_PROMPT_. Could you pick up the press release below on the Seabridge Gold share offerings and continue it from its last sentence?
++++ DOCUMENT SEGMENT
Trading Symbols:
TSX: SEA
NYSE: SA
TORONTO, March 29, 2017 /PRNewswire/ - Seabridge Gold Inc.
(TSX:SEA)(NYSE:SA) (the "Company" or "Seabridge") announced today
that it has entered into an agreement with a syndicate of
underwriters co-led by Canaccord Genuity Corp. and Cantor
Fitzgerald Canada Corporation (the "Underwriters") whereby the
Underwriters have agreed to purchase, on a bought deal basis, one
million common shares of the Company (the "Common Shares"
comprising the "Common Share Offering"). Both Canaccord Genuity
Corp. and Cantor Fitzgerald Canada Corporation are acting as
joint-bookrunners for the Common Share Offering. All monetary
references are in Canadian dollars.
The Underwriters have agreed to purchase, on a bought deal
basis, one million Common Shares at a price of $14.30 per Common Share for gross proceeds of
$14,300,000. In addition, the Company
will grant the Underwriters an option to purchase from the Company
up to an additional 100,000 Common Shares at the same price as is
applicable to the Common Share Offering. The option is exercisable
at any time for a period of 30 days after and including the closing
date of the Common Share Offering.
The Company intends to use the net proceeds from the Common
Share Offering to continue to advance the Company's KSM and Iskut
Projects and for general corporate purposes.
The Company also announced today that the underwriters have
agreed to purchase, on a bought deal private placement basis, one
million flow-through common shares of the Company (the
"Flow-Through Shares" comprising the "Flow-Through Share Offering")
at a price of $20.00 per Flow-Through
Share for gross proceeds of $20,000,000. In addition, the Company will grant
the Underwriters an option to purchase from the Company up to an
additional 100,000 Flow-Through Shares at the same price as is
applicable to the Flow-Through Share Offering. The option is
exercisable up to one week prior to the closing date of the
Flow-Through Share Offering.
++++++++
++++ DATA SEGMENT
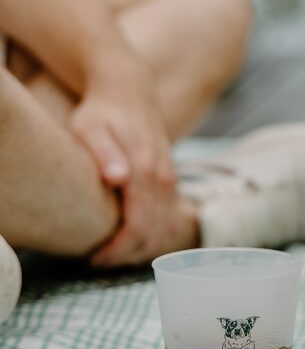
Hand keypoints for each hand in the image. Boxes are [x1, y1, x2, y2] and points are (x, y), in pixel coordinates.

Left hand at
++++++++
_OUTPUT_.
The gross proceeds from the Flow-Through Share Offering will be
used to fund the 2017 exploration program at the Company's KSM and
Iskut projects in Northwestern British Columbia, Canada.
The Common Share Offering as well as the Flow-Through Share
Offering are expected to close on or about April 27, 2017. Both the Common Share Offering
and Flow-Through Share Offering are subject to customary closing
conditions including, but not limited to, the listing of the Common
Shares and Flow-Through Shares on the TSX and the New York Stock
Exchange ("NYSE") and the receipt of all necessary approvals,
including the approval of the TSX and the NYSE.
The Common Shares will be offered in Canada pursuant to a short form prospectus,
and will be offered in the United
States under a registration statement on Form F-10
registering the Common Shares under the United States Securities
Act of 1933, as amended (the "U.S. Securities Act") pursuant to the
Multi-Jurisdictional Disclosure System (the "MJDS"). The Common
Shares and Flow-Through Shares may also be offered on a private
placement basis in certain jurisdictions outside of Canada and the
United States pursuant to applicable prospectus
exemptions.
A registration statement on Form F-10 relating to the Common
Share Offering has been filed with the United States Securities and
Exchange Commission ("SEC") but has not yet become effective. The
securities may not be sold nor may offers to buy be accepted in
the United States prior to the
time the registration statement becomes effective.
This press release does not and shall not constitute an offer to
sell or the solicitation of an offer to buy any Common Shares, nor
shall there be any sale of Common Shares in any province, state or
jurisdiction in which such offer, solicitation or sale would be
unlawful prior to registration or qualification under the
securities laws of such province, state or jurisdiction. The Common
Shares have not been approved or disapproved by any regulatory
authority, nor has any such authority passed upon by the accuracy
or adequacy of the prospectus or the registration statement.
This press release does not and shall not constitute an offer to
sell or a solicitation of an offer to buy the Flow-Through Shares
in the United States. The Flow-Through Shares have not been
and will not be registered under the Securities Act, or any state
securities laws and may not be offered or sold within the United States absent registration or
unless an exemption from registration is available.
The preliminary short form prospectus relating to the Common
Share Offering is available on SEDAR at www.sedar.com. The
registration statement on Form F-10, including the U.S. form of the
preliminary short form prospectus relating to the Common Share
Offering, is available on the SEC's website at www.sec.gov.
Alternatively, a written prospectus relating to the Common Share
Offering may be obtained upon request by contacting Canaccord
Genuity Corp. or Cantor Fitzgerald Canada Corporation under the
following addresses:
Canaccord Genuity Corp.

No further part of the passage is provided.